I’m officially obsessed with this Plum Upside Down Cake! The cake itself is so moist and the plums are so lovely baked in the caramel sauce. This is truly a perfect little cake!


I almost didn’t bake this because I was disappointed in the quality of plums I bought but let me tell you: the plums are positively transformed by the caramel. They were amazing; so soft and sweet!







It’s classic to serve an upside down cake warm with ice cream but I also ate it cold from the fridge (refrigerate any leftovers) and it was absolutely amazing.

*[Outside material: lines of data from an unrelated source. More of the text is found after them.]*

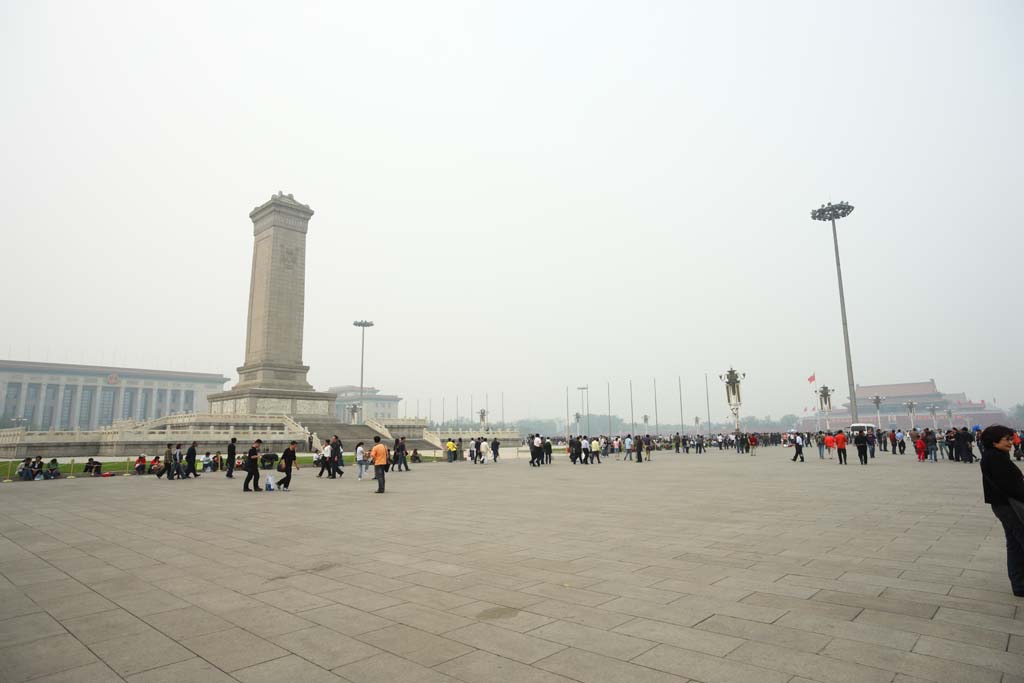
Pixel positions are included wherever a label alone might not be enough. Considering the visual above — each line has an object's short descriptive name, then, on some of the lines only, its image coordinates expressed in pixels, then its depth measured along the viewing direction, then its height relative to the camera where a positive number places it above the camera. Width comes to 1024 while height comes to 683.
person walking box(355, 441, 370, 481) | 21.72 -1.36
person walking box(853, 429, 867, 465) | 23.37 -1.19
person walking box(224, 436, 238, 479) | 21.03 -1.29
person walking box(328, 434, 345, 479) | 22.50 -1.44
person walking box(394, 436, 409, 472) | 26.62 -1.48
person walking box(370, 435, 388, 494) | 16.14 -1.08
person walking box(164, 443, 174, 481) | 22.23 -1.51
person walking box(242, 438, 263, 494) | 16.81 -1.22
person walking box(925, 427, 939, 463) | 25.23 -1.21
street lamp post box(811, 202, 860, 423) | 38.25 +15.69
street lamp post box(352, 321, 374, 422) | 68.19 +12.18
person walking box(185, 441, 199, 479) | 22.53 -1.36
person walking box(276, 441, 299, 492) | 17.22 -1.18
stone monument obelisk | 50.00 +9.41
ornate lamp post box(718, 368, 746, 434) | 55.24 +3.01
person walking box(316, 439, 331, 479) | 22.39 -1.43
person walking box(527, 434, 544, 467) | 29.88 -1.53
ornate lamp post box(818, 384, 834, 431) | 78.70 +3.12
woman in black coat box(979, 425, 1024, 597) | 5.49 -0.73
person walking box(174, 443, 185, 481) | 22.30 -1.54
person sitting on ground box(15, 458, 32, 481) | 21.62 -1.72
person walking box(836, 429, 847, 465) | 24.06 -1.20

I hope you love this gorgeous cake as much as I do!


Plum Upside Down Cake
7-8 fresh plums
1 1/2 cups granulated sugar (divided use)

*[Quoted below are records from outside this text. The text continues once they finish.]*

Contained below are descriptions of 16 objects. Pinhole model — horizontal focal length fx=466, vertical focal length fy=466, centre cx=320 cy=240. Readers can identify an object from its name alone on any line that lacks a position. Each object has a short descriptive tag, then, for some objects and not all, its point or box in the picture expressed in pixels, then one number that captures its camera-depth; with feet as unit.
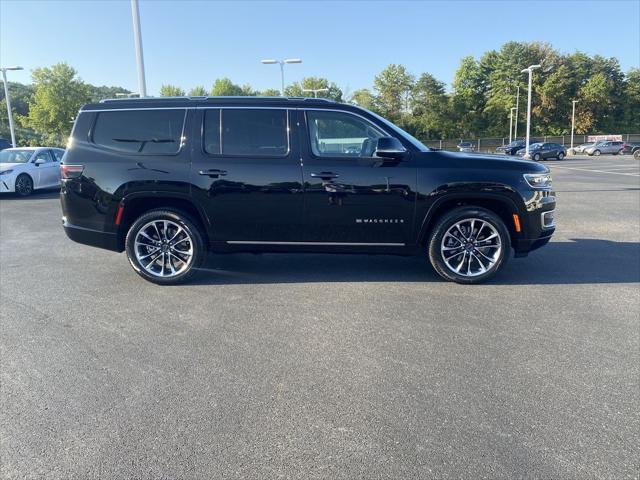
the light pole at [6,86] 104.88
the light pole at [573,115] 235.20
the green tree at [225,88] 282.97
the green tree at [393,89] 245.45
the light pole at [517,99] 241.47
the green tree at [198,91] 303.11
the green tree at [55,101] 185.57
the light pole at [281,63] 88.05
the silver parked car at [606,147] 163.02
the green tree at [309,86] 235.40
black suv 16.94
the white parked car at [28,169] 45.47
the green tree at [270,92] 253.24
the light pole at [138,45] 36.11
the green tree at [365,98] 245.24
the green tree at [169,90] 299.38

1 stick unsalted butter, at room temperature
3 large eggs, at room temperature
1 tsp vanilla extract
3/4 tsp baking powder
1/2 tsp salt
1 cup flour
Serving suggestion: vanilla ice cream or whipped cream
- Preheat oven to 350 degrees. Thoroughly grease the bottom and sides of an 8″ cake pan. Optional but recommended: line the bottom of the pan with parchment paper and grease the parchment paper.
- Quarter plums and arrange in a swirl pattern in the bottom of prepared pan.
- In a small sauce pan, cook 1/2 cup of sugar with 3 Tbsp water over medium-high heat until the sugar turns an amber color. Immediately pour caramel over plums.
- In a medium bowl, beat butter with 1 cup of sugar until combined, then beat in eggs one at at time. Add vanilla, then sprinkle flour, baking powder, and salt and mix just until combined.
- Spread cake batter evenly over plums, then bake in preheated oven for 30-35 minutes. Let cool for twenty minutes, then run a knife around the edges and flip onto serving platter. Serve warm with ice cream or whipped cream.